Folks who know the history of our farm often talk fondly about 'the old sugar bush.' Today when we walk through that part of the woods, the stand is largely made up of very, very old and very young maples. But like the Goldilocks story, there are some maples that are 'just right' -- just right for tapping, that is.
We're big maple syrup fans and we love its woodsy sweetness on -- and in -- everything from pancakes to baked goods and even coffee. Other than honey (also a family favourite!) and agave nectar, it's the only sweetener that occurs naturally in a liquid state. It turns out that our reverence for this sweet treat is many, many, many generations old. While its exact origin is unknown, Native Americans have many legends about the discovery and early usage of maple sap.
One tells of the Earth Mother, Kokomis, who made the first maple syrup and allowed it to pour freely from the trees. Her grandson Manabush, who worried that if the syrup could be obtained so easily people would become lazy, climbed to the top of the maple tree and showered it with water, thus diluting the syrup to sap.
This is just one of the fascinating pieces of maple lore that I learned reading Tim Herd's book, Maple Sugar.
While the book is small in size (144 pages and measuring 6.5" x 7.5", only a bit bigger than a CD case), it's packed full of interesting tidbits about the history, early sugaring methods and uses of maple syrup.
There's also a chapter on tree identification, with notes on the top six (out of 13) species tapped by hobbyists, and a fascinating overview of the four seasons of the sugar bush. Amateur botanists and dendrologists will appreciate the brief, but interesting, chapter on the "Secret Life of Trees."
Rounding out the book is a chapter on the how tos of commercial maple syrup production, with gorgeous photos of rustic sugar shacks housing modern-day evaporators (interesting juxtaposition, I'd say).
The second-to-last chapter is geared for the Do-it-yourself and provides step-by-step instructions on identifying trees, finding equipment, tapping and of course, sugaring. The last chapter provides a number of simple recipes that showcase this springtime bounty.

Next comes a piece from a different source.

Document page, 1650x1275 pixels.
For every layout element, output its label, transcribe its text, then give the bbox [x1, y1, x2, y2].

Despite the book's small size (it's more a primer than manual), it was the DIY chapter that really caught my eye, especially the suggestion that each tap on a healthy tree may produce 10 gallons of sap (or more) during the month-long season. As it takes 40 gallons of sap to make one gallon of syrup (1 U.S. gallon = 3.785 litres), just four tapped trees (one stile per tree) could potentially keep our family in delicious maple syrup for a few months!
That's what makes this book so inspiring -- it makes you want to run out and start tapping trees right now! (Like I need more inspiration -- it's more hours in the day that I need.)

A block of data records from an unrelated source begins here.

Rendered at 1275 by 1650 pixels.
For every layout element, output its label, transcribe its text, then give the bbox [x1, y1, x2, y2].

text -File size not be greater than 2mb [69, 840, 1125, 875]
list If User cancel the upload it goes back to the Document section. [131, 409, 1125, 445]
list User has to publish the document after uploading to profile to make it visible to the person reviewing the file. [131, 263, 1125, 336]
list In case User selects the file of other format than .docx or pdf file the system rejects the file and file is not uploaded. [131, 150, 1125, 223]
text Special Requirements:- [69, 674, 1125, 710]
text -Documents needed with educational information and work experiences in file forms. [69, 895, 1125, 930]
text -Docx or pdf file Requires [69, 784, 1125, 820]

I approached the idea with Lucas and while he usually provides a moderating effect on all my crazy "we could do this!" suggestions, he, too, loved the idea.

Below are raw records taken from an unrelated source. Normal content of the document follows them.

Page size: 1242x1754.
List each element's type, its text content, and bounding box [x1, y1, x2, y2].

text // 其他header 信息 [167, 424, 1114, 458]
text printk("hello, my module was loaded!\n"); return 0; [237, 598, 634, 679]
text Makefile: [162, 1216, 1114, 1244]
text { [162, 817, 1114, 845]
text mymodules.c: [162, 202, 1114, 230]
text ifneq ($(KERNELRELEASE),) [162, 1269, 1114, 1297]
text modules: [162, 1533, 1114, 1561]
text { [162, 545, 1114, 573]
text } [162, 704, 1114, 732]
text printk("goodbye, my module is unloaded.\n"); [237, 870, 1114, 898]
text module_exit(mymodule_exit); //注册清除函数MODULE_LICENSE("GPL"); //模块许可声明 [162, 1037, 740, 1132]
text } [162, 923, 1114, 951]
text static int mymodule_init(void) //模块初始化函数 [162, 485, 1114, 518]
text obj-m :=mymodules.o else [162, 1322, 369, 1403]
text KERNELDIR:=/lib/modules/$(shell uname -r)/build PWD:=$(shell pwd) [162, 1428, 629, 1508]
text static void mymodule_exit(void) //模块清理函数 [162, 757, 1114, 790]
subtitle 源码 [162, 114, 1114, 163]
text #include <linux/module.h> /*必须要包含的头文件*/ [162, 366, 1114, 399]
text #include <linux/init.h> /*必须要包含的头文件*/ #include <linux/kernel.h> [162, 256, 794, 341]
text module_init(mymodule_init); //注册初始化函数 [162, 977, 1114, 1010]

So last week we took the kids for a walk through the 'old sugar bush' and marked a few trees. (Note to self: this is much easier to do when the leaves are on the trees!) Tomorrow I'll go to our local farm supply store to pick up a few metal spiles and buckets, and then I'll go through our stockpile of food-grade buckets in the barn and find (and sterilize) several for collecting the sap. We're still trying to find some kind of container to boil down the sap (Herd suggests a large shallow pan, though if anyone has an extra cast iron cauldron kicking around, drop me an email!), but we've agreed that we're going to do this old-school, over an open fire. That's the plan, at least.
Local farming friends tell us the sap is already flowing and many commercial-scale Ontario producers kick off the beginning of maple syrup season with a "First Tapping" ceremony this weekend. While we usually mark the arrival of spring with a visit to a local sugar bush, this year we're excited to be starting a new tradition deeply rooted in our backyard.